All he heard was his heart in his ears, the recitation of God’s supposed grace, and the clockworks of life’s worst means of torture. What he had given was a gift after all. All those who wouldn’t hear their own clock ticking away in the last seconds of their sick and miserable lives.
The sting and warmth caught him by surprise, kundalini rising as his lips tingled, his eyes blurred, but his hearing remained. Tock. They came quicker now, the clicks of time trickling away.
“Like sands through the hourglass,” he thought, remembering his mother’s television habit just before she would mount and take from him his last bits of soul. It had leapt from him like bare feet on a hot stove. He had learned the hard way to be complicit, soles and souls scarred by the ugly world of home. Torn from his very being, the essence of the most sacred, repeatedly stolen for another’s pleasure. Tick.
The very breath that sustained him slowed, another sting and warm surge through his thighs. He had wet the bed as a child, it felt something like that. Had he soiled himself at this moment of moments? There would be no dignity, only torture and death. O’ death.
The voices laughed and pointed. He hadn’t meant to be a bedwetter. The doctors said it was common for someone of his condition. Fair enough for those voices to point, he had laughed as he squeezed the light out of their eyes. Pointing then at a body that was no longer theirs’ to suffer. Tock.
A rush of confusion and fear slipped like a thief behind his eyes. It was here to take any last bit of good he may have kept hidden away, to break the lock from the impenetrable chest that kept it. A whimper and scream were inside but not out, his tongue was swollen and useless to speak his words of disgust. The veins in his face and neck felt on the verge of losing their fight. Tick.
As the curtain was pulled back, he saw them all. Family he hated, others without faces strained in their seats toward the glass. They all wanted to lay eyes upon the captured animal, the caged wolf at which they threw their stones. There was weeping, as anger and hatred failed to mask their deep and unfathomable loss.
There were words being spoken, being read from the same book that had been used as his mirror in his youth. He had never lived to that expectation. He was cursed before he left his childhood to forever be damned to God’s alleged mercy. Where had that merciful God been? Where was he now? Even as his supposed holy words were read aloud, echoing in the open, sparse room, there was no God there for him. There was only wood, leather, and steel. Tick.
The sounds of his heart in his ears had been replaced by the rhythm of the damned clock. There began a gasping he could hear. How had those watching made it inside, and what final ugliness had made them gasp. “Run you heartless bastards,” he thought, as he knew they would hear him. It was not their breath, but his own, slowly escaping its orbit. He felt mucus now on his lips.
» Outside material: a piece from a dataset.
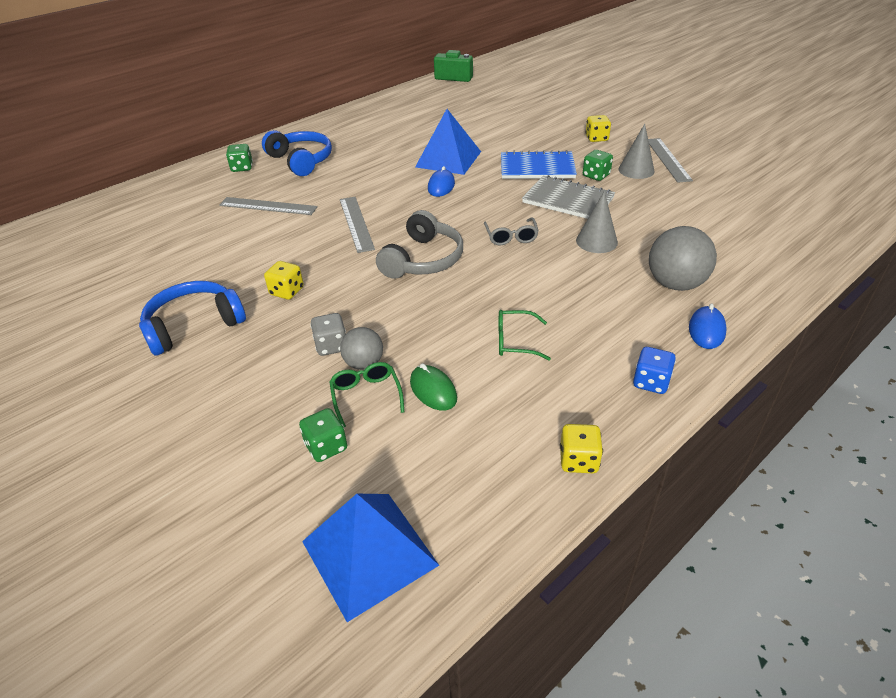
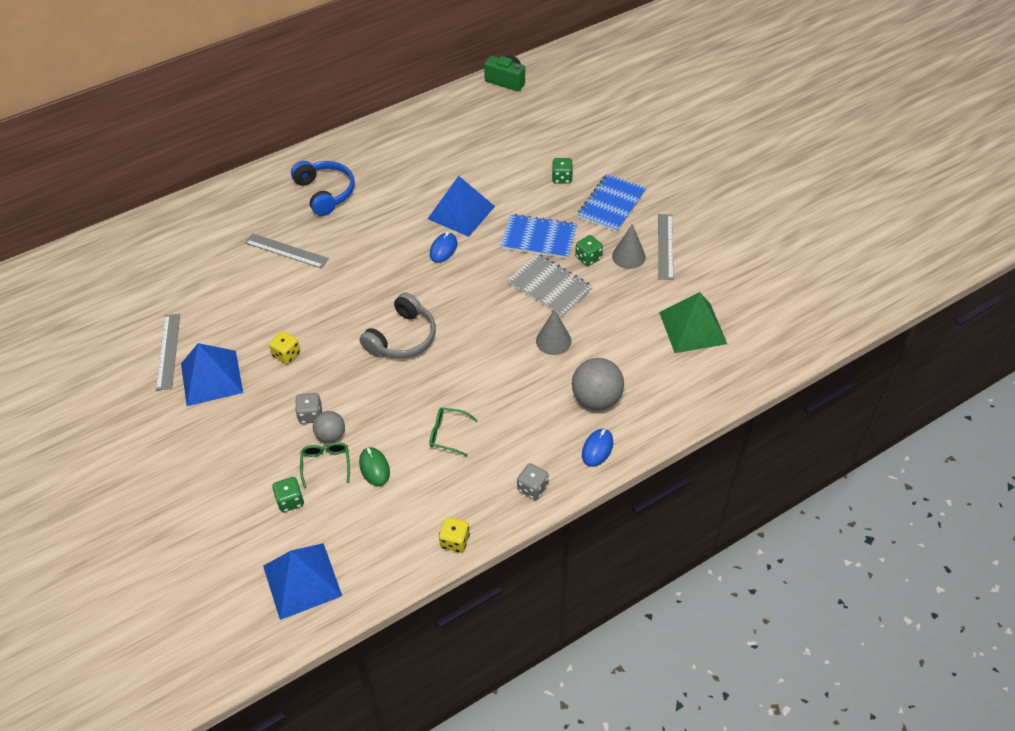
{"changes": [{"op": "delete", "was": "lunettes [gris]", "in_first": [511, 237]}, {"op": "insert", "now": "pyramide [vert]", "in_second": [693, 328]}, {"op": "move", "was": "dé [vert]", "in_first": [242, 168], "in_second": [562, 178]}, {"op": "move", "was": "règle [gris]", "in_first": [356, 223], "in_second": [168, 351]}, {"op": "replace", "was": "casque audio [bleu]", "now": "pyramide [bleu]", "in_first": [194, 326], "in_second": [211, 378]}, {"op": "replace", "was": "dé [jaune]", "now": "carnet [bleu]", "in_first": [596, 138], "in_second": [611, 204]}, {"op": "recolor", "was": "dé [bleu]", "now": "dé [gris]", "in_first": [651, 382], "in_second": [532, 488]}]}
“What final insult is this?” “Have I now been spat upon?” His thoughts raised valid questions, answers to which he would never have. Slipping like a worm into oblivion, he was becoming excrement, he could smell it. Where was the tock? He prayed for the tock to whatever god may listen, but the clock did not answer. He apologized to the clock for his hatred and fury, begging for the tock that would never come.
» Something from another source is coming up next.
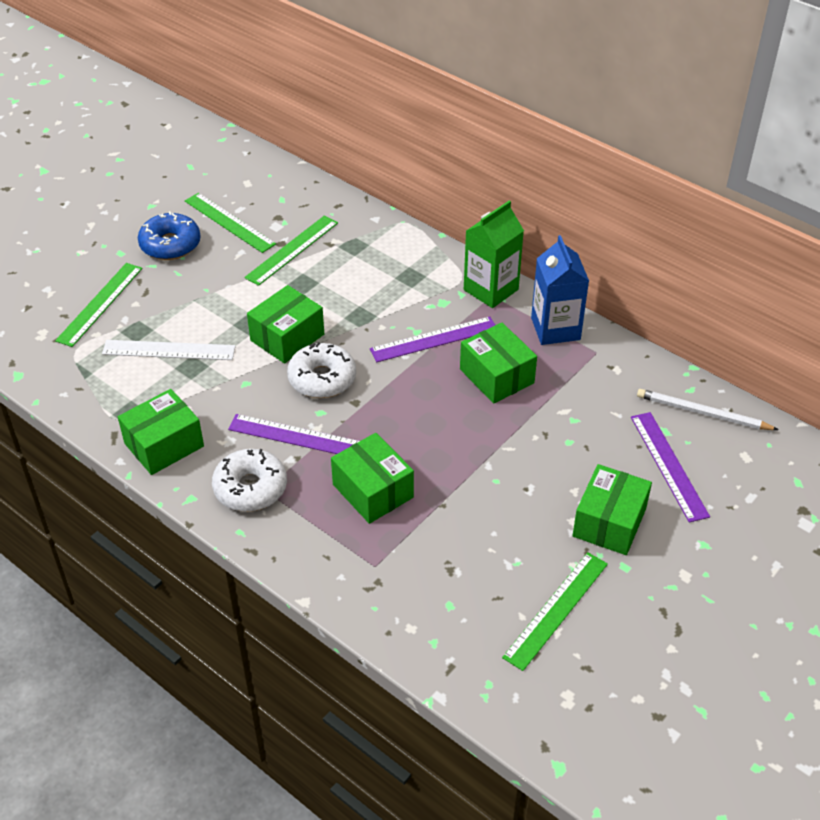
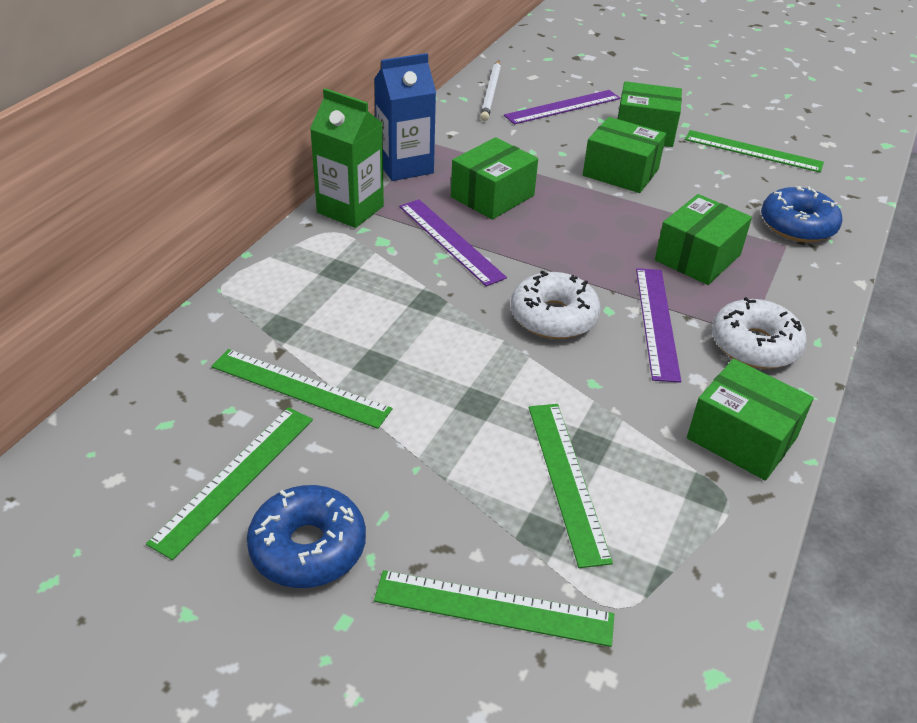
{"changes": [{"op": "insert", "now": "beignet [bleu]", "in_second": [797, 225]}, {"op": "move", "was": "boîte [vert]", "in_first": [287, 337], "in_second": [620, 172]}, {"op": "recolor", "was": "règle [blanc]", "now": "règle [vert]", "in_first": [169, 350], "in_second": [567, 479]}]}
The clock did not care, and offered no respite. There was no tock. Was this now it? The room had become insistent on darkness. The sounds and shapes now gone. Breath was now gone, and the feeling of heaviness took him further into nothing. There wouldn’t be a tock, he was in the eternal second of distress where he would stay until there was complete nothingness. He could only be shadow and shade, never a beacon, never a light. The void became him, wrapping him in its cold cradle. From here to falling away, this was the last.